Also, the biases pointed out in these reviews aren't unique to academia. Gender and age biases exist everywhere.

But alternative isn't bias someplace else. The alternative is engaging in biased activity or not doing to.

American colleges more resemble four-year all-inclusive resorts than they do rigorous institutions of higher learning.

Serving someone well doesn’t necessarily mean making them happy. Students — people who by enrolling at an institution in a course of study admit their ignorance of that domain — do not seem to me good judges of an instructor qua instructor.

Students aren't reviewing the quality of their campus on-site gym when they review their professor.

There's genuine concerns that should be reasonably heard. One example is slowness in grading homework/exams/etc. What happens is professors get backlogged, and you have multiple homework/exams and the student missed on understanding some concept they were later graded on. If the student had regular grade updates, they would know where they needed to focus more on the course material to master it. Instead, those misunderstandings snowball and you end up doing worse on a final exam since you didn't know what course concepts you correctly understood and missed.

I agree broadly with the wholistic assessment of what American colleges have become. But the review process is still germane-- classes are the core offering of college.

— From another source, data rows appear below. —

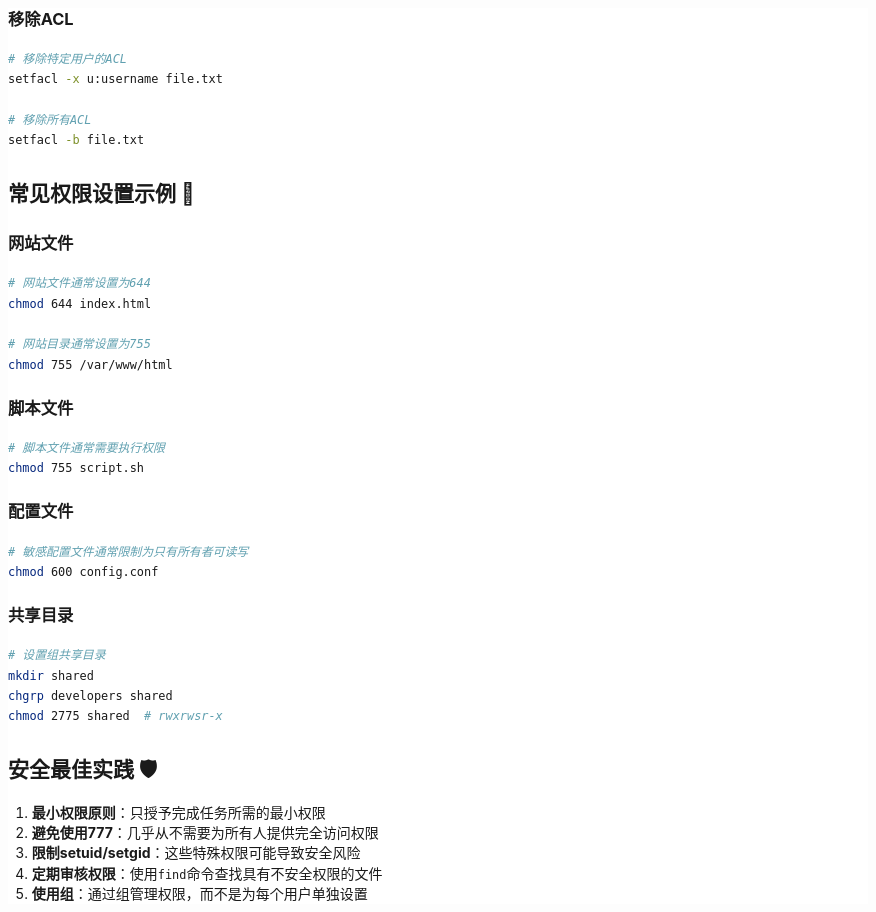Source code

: ### 移除ACL

```bash
# 移除特定用户的ACL
setfacl -x u:username file.txt

# 移除所有ACL
setfacl -b file.txt
```

## 常见权限设置示例 🌈

### 网站文件

```bash
# 网站文件通常设置为644
chmod 644 index.html

# 网站目录通常设置为755
chmod 755 /var/www/html
```

### 脚本文件

```bash
# 脚本文件通常需要执行权限
chmod 755 script.sh
```

### 配置文件

```bash
# 敏感配置文件通常限制为只有所有者可读写
chmod 600 config.conf
```

### 共享目录

```bash
# 设置组共享目录
mkdir shared
chgrp developers shared
chmod 2775 shared  # rwxrwsr-x
```

## 安全最佳实践 🛡️

1. **最小权限原则**：只授予完成任务所需的最小权限
2. **避免使用777**：几乎从不需要为所有人提供完全访问权限
3. **限制setuid/setgid**：这些特殊权限可能导致安全风险
4. **定期审核权限**：使用`find`命令查找具有不安全权限的文件
5. **使用组**：通过组管理权限，而不是为每个用户单独设置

I remember with fondness a professor of mine who drove mad some of my classmates by basically only grading papers on demand, due undoubtedly to some of what you’be mentioned undoubtedly.

Classes may be what students take when they go to college, but I always thought of them more as ice-breakers for the forming of relationships with instructors and fellow students and a way to foster a community of intellectual enquiry.

> American colleges more resemble four-year all-inclusive resorts than they do rigorous institutions of higher learning.

I've been to both American colleges and all-inclusive resorts and, no, they don't.

I’ll take your word for it, but the ads for Sandals resort I saw on tv twenty years ago sure seem a lot like what I observe walking through NYU’s campus every day.
Answering emails from students while at an all-inclusive resort made this comment particularly funny.

And yeah, they really don't.

There is a universal baseline expectation that everything the instructor says will be correct, so the student's lack of knowledge isn't holding them back. What they have to evaluate is how good the professor was at teaching, and they are the foremost experts on that subject.